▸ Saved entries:
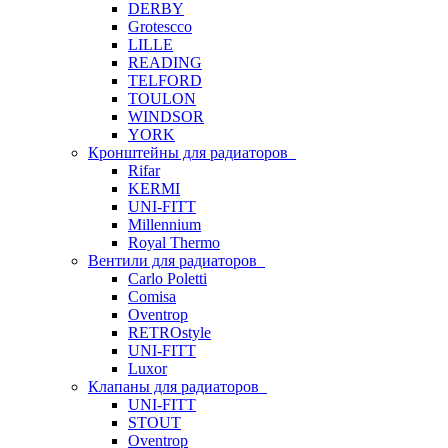
DERBY
Grotescco
LILLE
READING
TELFORD
TOULON
WINDSOR
YORK
Кронштейны для радиаторов
Rifar
KERMI
UNI-FITT
Millennium
Royal Thermo
Вентили для радиаторов
Carlo Poletti
Comisa
Oventrop
RETROstyle
UNI-FITT
Luxor
Клапаны для радиаторов
UNI-FITT
STOUT
Oventrop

▸ To do: Return every line of the records that contains the string "радиаторов", treating uppercase and lowercase letters as different.

▸ Answer box:
Кронштейны для радиаторов
Вентили для радиаторов
Клапаны для радиаторов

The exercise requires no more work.